Graeme Smith, the managing director at AlixPartners, said: “Many operators have got their tape measures out to assess the impact of social distancing restrictions on operations and capacity. Even with well-configured space, cover counts will be meaningfully reduced and may prompt further questions on whether it is sensible to reopen, or not, from a profit perspective.”
Many pub operators have called for the 2-metre distancing requirements to be relaxed, arguing they cannot be profitable at that distance and will therefore not reopen. The British Beer and Pub Association has said that the 2-metre rule means that only one in five pubs will be able to restart, while 1-metre distancing would allow most to reopen.
Two-thirds of the UK’s 115,108 licensed venues are independents, with the rest belonging to groups. The monitor figures point to the special vulnerability of casual dining restaurants. With many located in shopping centres and near office blocks, analysts think their trade may take longer to bounce back.
A number of casual dining chains have already been forced into dramatic retrenchments after an investor-fuelled expansion boom ended in tears.
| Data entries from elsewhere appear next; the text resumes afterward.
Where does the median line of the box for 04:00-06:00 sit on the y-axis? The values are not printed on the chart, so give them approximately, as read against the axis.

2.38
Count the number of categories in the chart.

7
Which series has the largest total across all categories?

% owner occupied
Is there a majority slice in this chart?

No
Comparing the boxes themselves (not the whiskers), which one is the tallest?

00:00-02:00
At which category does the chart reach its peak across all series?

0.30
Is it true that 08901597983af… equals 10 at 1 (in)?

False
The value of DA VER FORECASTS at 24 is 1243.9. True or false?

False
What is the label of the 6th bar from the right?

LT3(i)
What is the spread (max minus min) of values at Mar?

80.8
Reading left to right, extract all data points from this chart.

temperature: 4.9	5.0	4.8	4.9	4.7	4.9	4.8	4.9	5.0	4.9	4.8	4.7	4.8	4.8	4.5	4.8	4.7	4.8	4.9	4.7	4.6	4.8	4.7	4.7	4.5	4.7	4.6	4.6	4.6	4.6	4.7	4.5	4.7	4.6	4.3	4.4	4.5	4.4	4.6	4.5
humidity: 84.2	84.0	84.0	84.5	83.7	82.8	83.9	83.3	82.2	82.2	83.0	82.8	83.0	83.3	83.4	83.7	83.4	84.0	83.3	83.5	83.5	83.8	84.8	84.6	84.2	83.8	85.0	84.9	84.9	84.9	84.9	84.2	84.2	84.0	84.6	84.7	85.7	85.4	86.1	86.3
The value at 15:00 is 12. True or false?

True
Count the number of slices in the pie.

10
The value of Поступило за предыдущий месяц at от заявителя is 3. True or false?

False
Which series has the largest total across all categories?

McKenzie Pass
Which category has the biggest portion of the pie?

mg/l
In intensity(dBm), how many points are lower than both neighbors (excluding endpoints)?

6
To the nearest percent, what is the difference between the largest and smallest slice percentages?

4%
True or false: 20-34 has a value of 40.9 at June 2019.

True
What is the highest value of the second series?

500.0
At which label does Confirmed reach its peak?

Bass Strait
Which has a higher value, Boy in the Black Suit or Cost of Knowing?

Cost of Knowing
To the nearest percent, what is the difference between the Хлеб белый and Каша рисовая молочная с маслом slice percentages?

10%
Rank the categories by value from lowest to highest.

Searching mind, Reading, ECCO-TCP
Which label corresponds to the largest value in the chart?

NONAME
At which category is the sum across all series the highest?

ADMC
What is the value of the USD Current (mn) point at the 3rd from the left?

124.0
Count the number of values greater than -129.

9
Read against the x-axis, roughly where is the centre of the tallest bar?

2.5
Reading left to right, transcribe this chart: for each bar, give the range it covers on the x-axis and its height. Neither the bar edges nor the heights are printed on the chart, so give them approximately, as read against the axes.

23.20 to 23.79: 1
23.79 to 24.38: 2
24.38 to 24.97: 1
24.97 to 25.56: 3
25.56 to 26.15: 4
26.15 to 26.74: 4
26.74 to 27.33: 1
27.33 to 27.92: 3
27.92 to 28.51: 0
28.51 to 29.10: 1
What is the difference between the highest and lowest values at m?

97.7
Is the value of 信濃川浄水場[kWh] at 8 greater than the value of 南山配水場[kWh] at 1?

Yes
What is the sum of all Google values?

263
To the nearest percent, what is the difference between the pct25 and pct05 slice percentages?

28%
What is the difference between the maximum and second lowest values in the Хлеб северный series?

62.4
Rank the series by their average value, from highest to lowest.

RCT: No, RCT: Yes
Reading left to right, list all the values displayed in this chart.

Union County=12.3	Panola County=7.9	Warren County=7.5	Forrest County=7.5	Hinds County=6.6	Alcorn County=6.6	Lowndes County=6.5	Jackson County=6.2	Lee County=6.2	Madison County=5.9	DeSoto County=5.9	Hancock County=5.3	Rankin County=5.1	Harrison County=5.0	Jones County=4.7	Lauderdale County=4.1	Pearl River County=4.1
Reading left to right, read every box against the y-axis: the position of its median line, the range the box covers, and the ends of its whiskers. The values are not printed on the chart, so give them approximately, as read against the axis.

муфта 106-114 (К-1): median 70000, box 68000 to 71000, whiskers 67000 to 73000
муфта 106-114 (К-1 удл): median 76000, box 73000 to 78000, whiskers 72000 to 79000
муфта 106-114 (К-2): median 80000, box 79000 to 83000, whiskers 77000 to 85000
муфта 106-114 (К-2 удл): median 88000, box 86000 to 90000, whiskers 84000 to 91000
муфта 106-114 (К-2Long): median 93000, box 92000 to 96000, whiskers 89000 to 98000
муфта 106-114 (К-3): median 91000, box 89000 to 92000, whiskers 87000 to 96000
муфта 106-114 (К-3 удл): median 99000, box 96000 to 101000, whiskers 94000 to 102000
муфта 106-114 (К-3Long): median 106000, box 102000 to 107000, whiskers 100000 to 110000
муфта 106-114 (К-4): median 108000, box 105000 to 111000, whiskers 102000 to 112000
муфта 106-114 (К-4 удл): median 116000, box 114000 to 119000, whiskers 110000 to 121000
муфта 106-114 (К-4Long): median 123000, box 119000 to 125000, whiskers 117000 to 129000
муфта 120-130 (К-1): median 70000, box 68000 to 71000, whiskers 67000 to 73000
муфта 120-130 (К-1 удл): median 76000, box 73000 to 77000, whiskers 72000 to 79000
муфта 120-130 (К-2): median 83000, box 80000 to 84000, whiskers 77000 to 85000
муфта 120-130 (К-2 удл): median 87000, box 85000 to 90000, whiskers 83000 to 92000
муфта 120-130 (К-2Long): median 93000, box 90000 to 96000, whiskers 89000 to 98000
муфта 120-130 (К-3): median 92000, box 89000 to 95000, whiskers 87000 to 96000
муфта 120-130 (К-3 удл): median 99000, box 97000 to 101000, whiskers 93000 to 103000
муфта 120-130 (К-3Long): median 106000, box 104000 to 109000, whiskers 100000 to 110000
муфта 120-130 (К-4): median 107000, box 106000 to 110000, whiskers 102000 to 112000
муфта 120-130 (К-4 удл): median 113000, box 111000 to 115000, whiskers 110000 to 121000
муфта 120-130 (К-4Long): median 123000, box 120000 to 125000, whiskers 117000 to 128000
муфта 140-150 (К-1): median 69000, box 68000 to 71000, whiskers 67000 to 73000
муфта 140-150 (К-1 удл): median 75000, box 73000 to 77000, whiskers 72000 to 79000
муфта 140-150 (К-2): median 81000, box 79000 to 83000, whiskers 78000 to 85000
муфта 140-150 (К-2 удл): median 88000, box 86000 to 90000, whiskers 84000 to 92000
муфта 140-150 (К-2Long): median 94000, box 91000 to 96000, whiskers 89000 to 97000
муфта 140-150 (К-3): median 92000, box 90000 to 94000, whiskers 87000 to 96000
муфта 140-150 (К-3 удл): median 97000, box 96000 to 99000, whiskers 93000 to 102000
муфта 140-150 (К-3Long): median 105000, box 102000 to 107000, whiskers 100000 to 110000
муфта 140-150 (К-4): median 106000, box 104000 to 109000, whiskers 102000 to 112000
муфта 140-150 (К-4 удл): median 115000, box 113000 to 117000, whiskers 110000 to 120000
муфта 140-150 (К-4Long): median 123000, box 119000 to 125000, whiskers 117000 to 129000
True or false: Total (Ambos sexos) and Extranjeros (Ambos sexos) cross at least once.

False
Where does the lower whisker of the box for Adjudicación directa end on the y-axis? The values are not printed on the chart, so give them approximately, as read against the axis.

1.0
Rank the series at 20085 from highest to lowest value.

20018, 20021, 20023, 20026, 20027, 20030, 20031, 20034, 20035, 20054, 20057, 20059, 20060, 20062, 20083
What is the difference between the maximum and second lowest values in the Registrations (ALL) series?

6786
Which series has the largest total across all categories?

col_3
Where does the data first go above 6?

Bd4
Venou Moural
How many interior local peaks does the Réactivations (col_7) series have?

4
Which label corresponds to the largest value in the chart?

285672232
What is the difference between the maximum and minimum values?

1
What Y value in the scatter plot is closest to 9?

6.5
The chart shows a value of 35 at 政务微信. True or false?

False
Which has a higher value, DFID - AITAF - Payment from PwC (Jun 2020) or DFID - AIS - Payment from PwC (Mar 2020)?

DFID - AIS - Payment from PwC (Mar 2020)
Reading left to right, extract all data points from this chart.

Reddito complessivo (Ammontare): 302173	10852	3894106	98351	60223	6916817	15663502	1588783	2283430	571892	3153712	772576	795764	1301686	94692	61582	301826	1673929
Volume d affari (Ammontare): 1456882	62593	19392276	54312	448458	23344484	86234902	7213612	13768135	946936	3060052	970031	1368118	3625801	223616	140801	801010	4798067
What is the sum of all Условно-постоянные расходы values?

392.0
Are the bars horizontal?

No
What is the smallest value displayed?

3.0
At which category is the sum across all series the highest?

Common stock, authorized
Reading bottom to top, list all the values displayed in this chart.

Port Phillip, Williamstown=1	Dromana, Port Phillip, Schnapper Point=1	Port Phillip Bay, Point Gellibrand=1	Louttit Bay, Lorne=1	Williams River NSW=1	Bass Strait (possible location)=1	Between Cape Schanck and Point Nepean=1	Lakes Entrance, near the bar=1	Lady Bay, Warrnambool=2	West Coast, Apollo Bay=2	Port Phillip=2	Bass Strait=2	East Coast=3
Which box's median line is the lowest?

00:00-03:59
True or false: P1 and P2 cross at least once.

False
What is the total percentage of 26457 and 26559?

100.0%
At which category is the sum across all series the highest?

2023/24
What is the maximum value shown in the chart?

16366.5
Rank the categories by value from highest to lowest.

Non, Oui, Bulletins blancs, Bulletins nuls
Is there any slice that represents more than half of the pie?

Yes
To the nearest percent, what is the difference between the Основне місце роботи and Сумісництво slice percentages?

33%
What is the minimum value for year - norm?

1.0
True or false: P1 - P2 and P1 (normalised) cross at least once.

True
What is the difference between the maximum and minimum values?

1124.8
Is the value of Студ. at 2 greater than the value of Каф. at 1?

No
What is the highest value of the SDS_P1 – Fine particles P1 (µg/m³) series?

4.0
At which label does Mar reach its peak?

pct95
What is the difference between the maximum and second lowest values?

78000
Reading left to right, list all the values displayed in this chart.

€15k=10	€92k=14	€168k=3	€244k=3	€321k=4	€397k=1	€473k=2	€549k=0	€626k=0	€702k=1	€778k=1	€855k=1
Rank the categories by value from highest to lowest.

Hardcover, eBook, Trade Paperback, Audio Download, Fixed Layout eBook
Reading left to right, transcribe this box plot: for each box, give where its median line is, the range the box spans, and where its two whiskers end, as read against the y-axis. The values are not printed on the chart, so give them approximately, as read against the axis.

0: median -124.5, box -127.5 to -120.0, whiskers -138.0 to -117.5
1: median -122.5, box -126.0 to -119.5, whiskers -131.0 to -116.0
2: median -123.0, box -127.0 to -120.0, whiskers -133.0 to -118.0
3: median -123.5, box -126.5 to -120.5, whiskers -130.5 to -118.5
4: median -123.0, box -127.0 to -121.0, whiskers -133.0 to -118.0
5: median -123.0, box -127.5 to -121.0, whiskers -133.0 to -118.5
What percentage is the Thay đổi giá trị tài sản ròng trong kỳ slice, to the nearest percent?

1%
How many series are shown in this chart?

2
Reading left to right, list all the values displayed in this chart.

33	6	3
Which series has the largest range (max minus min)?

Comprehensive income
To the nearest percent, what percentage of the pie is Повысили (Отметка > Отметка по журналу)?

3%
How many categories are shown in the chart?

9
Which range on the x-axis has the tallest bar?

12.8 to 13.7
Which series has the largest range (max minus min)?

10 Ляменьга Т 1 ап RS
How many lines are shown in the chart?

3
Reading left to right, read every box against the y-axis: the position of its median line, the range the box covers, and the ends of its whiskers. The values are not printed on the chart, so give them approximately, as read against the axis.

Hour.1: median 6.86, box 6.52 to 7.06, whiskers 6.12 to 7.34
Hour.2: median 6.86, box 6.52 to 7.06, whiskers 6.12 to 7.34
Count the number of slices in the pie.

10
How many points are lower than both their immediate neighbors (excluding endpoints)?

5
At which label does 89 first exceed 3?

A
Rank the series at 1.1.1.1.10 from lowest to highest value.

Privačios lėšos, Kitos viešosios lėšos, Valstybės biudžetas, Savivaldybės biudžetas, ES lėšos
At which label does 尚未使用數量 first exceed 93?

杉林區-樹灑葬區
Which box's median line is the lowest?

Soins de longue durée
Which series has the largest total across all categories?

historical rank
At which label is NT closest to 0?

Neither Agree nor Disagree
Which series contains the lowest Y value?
Last year Jamie’s Italian all but disappeared while the rescue deal being brokered for the Carluccio’s Italian dining chain is expected to save just 30 of its 77 outlets.
The report suggested that local pubs and restaurants which have also fallen out of favour – with community pub numbers declining 3.7% in the same period – could emerge as winners from the crisis as consumer points to the public’s preference to return to local establishments before heading back to city and town centres.